Despite Rain, Eclipse Parties Go On

by Rob Miller

I just got back from two weeks in Paris, France. We had a great time. Though there was great concern regarding the weather for the eclipse we did see it, including totality. On the morning of the eclipse we started out by car from Paris to drive north hoping to get as close as possible to the centerline of totality.

What traffic! The local press reported between 10 and 20 million people were on the road trying to get to a good viewing location. After about four hours of driving we managed to get just south of the town of Beauvais, about 60 kilometers within the path of totality.

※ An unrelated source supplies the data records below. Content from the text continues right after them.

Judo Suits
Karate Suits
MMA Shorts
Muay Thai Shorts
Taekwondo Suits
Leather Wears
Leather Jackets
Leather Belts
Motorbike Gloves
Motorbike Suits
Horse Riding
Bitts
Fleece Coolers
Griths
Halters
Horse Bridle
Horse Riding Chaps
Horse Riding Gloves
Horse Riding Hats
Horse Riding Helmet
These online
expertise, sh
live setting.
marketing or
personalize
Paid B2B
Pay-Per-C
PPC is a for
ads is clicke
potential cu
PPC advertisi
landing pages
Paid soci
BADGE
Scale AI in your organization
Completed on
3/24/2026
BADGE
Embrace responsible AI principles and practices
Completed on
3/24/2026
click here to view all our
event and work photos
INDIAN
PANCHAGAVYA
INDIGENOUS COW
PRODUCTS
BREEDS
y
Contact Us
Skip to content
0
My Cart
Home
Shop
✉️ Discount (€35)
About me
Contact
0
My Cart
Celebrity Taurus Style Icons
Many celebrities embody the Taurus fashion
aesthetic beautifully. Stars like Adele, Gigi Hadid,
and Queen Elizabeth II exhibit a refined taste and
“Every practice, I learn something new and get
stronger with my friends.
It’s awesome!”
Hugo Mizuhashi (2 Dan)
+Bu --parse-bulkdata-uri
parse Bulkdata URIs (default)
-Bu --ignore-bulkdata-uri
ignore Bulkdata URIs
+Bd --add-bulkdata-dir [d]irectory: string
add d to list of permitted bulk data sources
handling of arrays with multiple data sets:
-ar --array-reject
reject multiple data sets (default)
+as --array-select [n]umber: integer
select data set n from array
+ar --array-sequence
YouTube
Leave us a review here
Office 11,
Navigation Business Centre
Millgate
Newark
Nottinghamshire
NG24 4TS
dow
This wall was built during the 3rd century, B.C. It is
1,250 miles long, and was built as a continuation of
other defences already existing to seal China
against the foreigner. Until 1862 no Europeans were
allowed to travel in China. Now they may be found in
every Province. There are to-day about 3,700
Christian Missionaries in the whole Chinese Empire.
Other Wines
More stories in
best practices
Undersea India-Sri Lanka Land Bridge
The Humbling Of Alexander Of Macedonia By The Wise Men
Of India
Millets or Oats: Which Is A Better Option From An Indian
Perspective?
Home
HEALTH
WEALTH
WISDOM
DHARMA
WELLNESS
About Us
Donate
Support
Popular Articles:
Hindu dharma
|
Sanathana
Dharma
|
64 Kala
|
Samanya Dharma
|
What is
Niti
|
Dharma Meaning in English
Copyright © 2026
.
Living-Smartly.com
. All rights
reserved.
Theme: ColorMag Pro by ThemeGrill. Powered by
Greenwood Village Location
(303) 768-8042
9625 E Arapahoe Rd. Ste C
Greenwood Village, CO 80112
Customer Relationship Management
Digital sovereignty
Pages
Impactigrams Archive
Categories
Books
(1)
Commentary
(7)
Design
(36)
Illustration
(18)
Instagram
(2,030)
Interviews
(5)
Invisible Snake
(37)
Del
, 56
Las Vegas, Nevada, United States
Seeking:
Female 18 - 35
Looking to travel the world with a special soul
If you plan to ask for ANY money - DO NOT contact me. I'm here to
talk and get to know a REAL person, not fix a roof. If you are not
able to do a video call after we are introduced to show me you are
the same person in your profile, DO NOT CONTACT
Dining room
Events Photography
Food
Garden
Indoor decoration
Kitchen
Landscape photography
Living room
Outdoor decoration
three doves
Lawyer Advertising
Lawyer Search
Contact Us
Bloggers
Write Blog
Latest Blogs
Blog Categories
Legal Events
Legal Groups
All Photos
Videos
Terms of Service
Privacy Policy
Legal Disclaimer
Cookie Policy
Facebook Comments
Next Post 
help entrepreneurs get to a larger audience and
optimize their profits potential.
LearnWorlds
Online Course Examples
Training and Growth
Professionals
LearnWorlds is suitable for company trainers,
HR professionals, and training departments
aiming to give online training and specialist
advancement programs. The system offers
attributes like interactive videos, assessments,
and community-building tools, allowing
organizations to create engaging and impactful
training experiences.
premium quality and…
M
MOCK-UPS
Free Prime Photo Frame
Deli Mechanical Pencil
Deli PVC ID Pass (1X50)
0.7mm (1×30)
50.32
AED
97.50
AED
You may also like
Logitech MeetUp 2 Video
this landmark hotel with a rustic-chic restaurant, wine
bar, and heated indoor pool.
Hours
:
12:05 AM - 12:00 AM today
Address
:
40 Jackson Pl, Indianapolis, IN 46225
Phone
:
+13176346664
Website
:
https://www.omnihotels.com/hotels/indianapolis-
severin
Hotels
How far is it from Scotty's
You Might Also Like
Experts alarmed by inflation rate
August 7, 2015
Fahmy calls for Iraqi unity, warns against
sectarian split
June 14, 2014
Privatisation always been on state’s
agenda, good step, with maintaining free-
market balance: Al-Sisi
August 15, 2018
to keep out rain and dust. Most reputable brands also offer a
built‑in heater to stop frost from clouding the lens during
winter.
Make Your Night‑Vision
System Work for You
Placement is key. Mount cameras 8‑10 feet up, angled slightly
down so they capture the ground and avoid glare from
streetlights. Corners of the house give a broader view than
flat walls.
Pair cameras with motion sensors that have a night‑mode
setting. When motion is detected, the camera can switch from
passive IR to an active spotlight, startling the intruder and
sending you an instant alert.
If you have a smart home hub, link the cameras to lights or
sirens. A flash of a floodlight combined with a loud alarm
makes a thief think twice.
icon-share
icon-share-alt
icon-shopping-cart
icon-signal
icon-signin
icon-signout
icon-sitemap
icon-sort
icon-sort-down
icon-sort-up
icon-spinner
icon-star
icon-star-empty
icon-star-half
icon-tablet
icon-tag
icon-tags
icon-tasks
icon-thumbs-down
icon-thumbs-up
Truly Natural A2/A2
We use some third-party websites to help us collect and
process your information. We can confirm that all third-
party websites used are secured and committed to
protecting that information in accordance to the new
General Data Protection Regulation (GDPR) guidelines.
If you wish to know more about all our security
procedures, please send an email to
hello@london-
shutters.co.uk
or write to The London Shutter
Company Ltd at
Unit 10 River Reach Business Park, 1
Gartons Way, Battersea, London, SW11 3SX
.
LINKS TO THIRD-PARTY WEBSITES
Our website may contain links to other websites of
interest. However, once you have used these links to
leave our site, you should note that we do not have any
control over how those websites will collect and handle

We stopped at a roadside rest area at 11:50 a.m., about 30 minutes before totality. Cloud cover was about 95 percent. The sun kept popping in and out of view as the clouds slowly moved by, not that there were clear spots but rather there were areas of thin clouds that the sun could shine through.

I took about 25 photographs (slide film) with my 200mm lens and filter including three shots of the total eclipse with no filter. Unfortunately, however, in the excitement of the moment I loaded the film in my camera incorrectly and thus got nothing. That was a really big disappointment for me but at least I got to see it. I'll have to live with that.

There's nothing like a total eclipse. The luminosity dropped dramatically in the last few seconds before totality. There was also a noticeable temperature drop. Its like stepping under a shade tree. After about a minute of totality, during which the diamond ring was visible through thin cloud, a heavy gray cloud covered the sun, and we did not see the sun again for 45 minutes. Even so, it was great. We could not see the sun anymore but we could see the light return. It was like the hand of God pulling back the covers. The dark gray clouds started to turn yellow in the distant horizon and then the light just swept over us. It was well worth the trip.

In the weeks before the eclipse the French news media was filled with warnings about eye protection. Millions eclipse "glasses" were sold for 5 French franks each (about 90 cents). Every news outlet had eclipse articles. Also the advertising business picked up on it. We saw many billboards and posters for various products using the eclipse theme. The night before the eclipse we watched the eclipse parties on TV. Just about every town within the path of totality was hosting some kind of celebration.

It was a big chance for a lot of small towns to attract tourist. It was funny though, most of the parties were held in poring rain. Everybody kept a positive attitude.